TERRY GROSS, HOST: This is FRESH AIR. In the 1960s and early '70s, Los Angeles-based pianist Horace Tapscott was one of the jazz musicians who identified with emerging African-American political and social movements. He was a mentor to many musicians. Jazz critic Kevin Whitehead has a review of a re-issue of Tapscott's 1969 debut album. He led a big band at the time, but this recording is with his quintet, which was drawn from the ranks of his big band.
(SOUNDBITE OF HORACE TAPSCOTT AND THE PAN-AFRIKAN PEOPLES ARKESTRA SONG, "THE GIANT IS AWAKENED")
KEVIN WHITEHEAD, BYLINE: That's "The Giant Is Awakened" from the newly reissued Horace Tapscott album of the same name. The title refers to a newly mobilized African-American public. It was recorded in 1969 when that decade's upheavals were much on Tapscott's mind. Back then, his dashiki clad Pan-Afrikan Peoples Arkestra was a South Los Angeles institution playing concerts in the park and from the back of a truck. Even his quintet music could reflect community empowerment. The ascending, intensifying riff on "The Dark Tree" sounds like forces gathering and gaining strength.
(SOUNDBITE OF HORACE TAPSCOTT AND THE PAN-AFRIKAN PEOPLES ARKESTRA SONG, "THE DARK TREE")

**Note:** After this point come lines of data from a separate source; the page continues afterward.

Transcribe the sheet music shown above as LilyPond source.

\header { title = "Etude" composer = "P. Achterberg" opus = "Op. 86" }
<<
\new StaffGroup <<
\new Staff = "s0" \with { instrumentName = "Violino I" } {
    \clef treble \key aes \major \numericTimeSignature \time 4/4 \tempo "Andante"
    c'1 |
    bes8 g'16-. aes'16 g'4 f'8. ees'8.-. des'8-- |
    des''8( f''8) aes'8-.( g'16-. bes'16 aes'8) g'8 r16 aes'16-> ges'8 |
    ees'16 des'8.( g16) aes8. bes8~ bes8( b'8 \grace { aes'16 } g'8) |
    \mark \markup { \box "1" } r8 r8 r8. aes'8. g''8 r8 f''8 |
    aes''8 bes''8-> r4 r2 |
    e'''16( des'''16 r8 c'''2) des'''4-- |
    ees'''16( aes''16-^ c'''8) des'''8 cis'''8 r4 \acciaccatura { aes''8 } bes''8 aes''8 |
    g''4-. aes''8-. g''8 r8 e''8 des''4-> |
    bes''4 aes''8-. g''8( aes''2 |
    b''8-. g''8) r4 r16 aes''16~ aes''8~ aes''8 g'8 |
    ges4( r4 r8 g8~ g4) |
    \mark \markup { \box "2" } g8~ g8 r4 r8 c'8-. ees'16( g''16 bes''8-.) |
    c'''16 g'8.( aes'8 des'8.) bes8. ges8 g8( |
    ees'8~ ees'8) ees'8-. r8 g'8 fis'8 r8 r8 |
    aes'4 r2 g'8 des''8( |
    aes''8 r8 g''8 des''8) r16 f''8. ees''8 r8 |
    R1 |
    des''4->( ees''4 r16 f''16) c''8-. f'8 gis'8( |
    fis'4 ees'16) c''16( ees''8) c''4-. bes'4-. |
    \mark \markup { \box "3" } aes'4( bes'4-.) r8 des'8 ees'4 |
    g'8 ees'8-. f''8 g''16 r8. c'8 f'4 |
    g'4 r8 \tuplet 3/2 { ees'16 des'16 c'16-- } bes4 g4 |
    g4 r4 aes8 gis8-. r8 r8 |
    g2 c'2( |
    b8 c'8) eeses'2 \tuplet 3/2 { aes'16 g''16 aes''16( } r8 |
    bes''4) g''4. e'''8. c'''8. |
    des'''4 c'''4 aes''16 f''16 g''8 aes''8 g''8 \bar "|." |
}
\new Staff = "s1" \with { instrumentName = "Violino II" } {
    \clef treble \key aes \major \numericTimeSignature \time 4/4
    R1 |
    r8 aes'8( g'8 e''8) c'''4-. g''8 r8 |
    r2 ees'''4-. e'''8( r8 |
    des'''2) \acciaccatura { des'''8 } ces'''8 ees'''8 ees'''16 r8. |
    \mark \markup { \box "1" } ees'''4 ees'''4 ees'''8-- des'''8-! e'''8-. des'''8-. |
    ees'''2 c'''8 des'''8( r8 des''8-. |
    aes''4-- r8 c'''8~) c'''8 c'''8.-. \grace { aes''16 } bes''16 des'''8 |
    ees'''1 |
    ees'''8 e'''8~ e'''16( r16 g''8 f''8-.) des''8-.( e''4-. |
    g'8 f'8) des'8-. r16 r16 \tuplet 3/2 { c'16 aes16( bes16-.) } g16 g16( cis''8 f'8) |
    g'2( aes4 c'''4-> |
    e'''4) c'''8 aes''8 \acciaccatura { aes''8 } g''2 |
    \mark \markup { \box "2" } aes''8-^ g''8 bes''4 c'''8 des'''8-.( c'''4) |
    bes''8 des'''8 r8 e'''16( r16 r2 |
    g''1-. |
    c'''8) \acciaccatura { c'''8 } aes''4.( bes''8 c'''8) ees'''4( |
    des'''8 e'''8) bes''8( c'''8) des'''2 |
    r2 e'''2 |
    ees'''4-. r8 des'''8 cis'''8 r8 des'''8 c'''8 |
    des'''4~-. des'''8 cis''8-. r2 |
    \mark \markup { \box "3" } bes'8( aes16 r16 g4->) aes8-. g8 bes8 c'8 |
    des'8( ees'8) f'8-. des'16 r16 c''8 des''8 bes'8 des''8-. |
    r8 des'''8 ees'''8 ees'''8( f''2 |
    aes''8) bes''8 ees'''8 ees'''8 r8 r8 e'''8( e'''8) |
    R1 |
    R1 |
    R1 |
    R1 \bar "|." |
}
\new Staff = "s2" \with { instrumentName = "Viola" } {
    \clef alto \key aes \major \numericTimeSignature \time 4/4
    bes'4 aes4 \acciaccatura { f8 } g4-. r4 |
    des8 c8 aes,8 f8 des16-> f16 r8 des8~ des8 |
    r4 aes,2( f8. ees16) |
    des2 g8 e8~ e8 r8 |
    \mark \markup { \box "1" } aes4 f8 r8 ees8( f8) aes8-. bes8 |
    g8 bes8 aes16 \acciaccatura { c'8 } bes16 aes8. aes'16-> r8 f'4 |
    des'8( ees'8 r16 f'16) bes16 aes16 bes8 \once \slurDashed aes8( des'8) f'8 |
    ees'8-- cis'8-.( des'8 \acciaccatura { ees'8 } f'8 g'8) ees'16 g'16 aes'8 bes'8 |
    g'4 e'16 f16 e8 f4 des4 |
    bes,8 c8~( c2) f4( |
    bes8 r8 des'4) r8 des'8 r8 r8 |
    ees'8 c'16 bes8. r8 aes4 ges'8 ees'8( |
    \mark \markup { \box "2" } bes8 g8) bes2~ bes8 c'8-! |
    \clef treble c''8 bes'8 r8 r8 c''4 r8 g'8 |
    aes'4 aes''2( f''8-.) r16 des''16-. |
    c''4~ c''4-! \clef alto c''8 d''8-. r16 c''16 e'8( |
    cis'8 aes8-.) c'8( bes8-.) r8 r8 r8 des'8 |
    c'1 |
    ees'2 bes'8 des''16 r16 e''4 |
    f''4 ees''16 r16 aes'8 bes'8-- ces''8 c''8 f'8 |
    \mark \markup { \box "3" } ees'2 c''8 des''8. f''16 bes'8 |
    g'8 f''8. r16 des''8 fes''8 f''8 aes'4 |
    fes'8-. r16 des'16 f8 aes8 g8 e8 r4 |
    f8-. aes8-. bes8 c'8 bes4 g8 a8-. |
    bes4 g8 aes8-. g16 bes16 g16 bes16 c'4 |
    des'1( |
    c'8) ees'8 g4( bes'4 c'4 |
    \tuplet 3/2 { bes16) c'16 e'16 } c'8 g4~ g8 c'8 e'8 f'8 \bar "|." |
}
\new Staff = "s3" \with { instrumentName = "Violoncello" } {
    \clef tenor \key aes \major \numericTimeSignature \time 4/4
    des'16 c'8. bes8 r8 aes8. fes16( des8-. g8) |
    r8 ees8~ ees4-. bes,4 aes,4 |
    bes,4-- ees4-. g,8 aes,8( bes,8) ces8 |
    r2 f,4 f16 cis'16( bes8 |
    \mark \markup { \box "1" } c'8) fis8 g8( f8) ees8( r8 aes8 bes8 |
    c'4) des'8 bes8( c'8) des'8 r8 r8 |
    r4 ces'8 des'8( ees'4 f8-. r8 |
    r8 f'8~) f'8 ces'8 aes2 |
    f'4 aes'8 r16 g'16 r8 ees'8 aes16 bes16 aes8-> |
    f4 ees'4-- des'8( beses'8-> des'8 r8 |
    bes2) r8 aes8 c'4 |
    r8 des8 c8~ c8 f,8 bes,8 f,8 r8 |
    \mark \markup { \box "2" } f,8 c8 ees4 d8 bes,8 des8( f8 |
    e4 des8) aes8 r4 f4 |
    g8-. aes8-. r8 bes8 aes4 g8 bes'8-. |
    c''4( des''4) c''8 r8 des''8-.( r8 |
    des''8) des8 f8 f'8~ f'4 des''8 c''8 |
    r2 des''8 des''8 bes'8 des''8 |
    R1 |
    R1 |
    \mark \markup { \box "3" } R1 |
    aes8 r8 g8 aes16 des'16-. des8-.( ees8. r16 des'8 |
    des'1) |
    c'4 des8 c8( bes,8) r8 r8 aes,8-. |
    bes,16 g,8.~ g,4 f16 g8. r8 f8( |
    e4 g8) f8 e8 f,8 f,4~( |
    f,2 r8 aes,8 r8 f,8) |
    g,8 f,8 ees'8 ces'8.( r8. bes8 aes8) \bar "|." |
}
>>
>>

WHITEHEAD: Playing "The Dark Tree" for years on the streets, seeing neighborhood kids dance to it, Horace Tapscott learned something. Even when his piano solos got kind of abstract, listeners would accept the music if the beat was good. His arkestra had multiple bass players, so it was no problem using two of them here - David Bryant and Walter Savage Jr. Sometimes one plucks the strings while the other bows.
(SOUNDBITE OF HORACE TAPSCOTT AND THE PAN-AFRIKAN PEOPLES ARKESTRA SONG, "THE DARK TREE")
WHITEHEAD: Everett Brown Jr. from Kansas City on drums. The band's horn player is the 28-year-old rhythm and blues trained alto saxophonist Arthur Blythe on his first recording. A decade later, Blythe would be a bona fide jazz star, partly due to his catchy tunes. There's a too-short version of one of them here, "For Fats."
(SOUNDBITE OF HORACE TAPSCOTT AND THE PAN-AFRIKAN PEOPLES ARKESTRA SONG, "FOR FATS")
WHITEHEAD: Arthur Blythe has one of the most arresting saxophone sounds of our time, searing and bluesy with a serrated vibrato and pungent low notes. It was thrilling to be in a room when he played. He's still with us but no longer active, sidelined with Parkinson's. Well-regarded as Arthur Blythe is, he's probably not celebrated nearly enough.
(SOUNDBITE OF HORACE TAPSCOTT AND THE PAN-AFRIKAN PEOPLES ARKESTRA SONG, "NYJA'S THEME")
WHITEHEAD: Horace Tapscott wasn't totally happy with this album when it came out in 1969. He thought his piano was mixed too loud. One thing about Tapscott, he'd never put himself above anybody. He was an idealist and all-around good guy. "The Giant Is Awakened" didn't make him or Arthur Blythe instant stars; it only had four tracks, one almost too short for radio and two others way too long. But it started people talking. Horace Tapscott would go on to record in many settings, from solo to full orchestra. He'd play in Europe a lot and make a few records in New York. And when he was done, he'd head straight back to his city of angels.
(SOUNDBITE OF HORACE TAPSCOTT AND THE PAN-AFRIKAN PEOPLES ARKESTRA SONG, "NYJA'S THEME")
GROSS: Kevin Whitehead writes for Point of Departure and is the author of "Why Jazz?"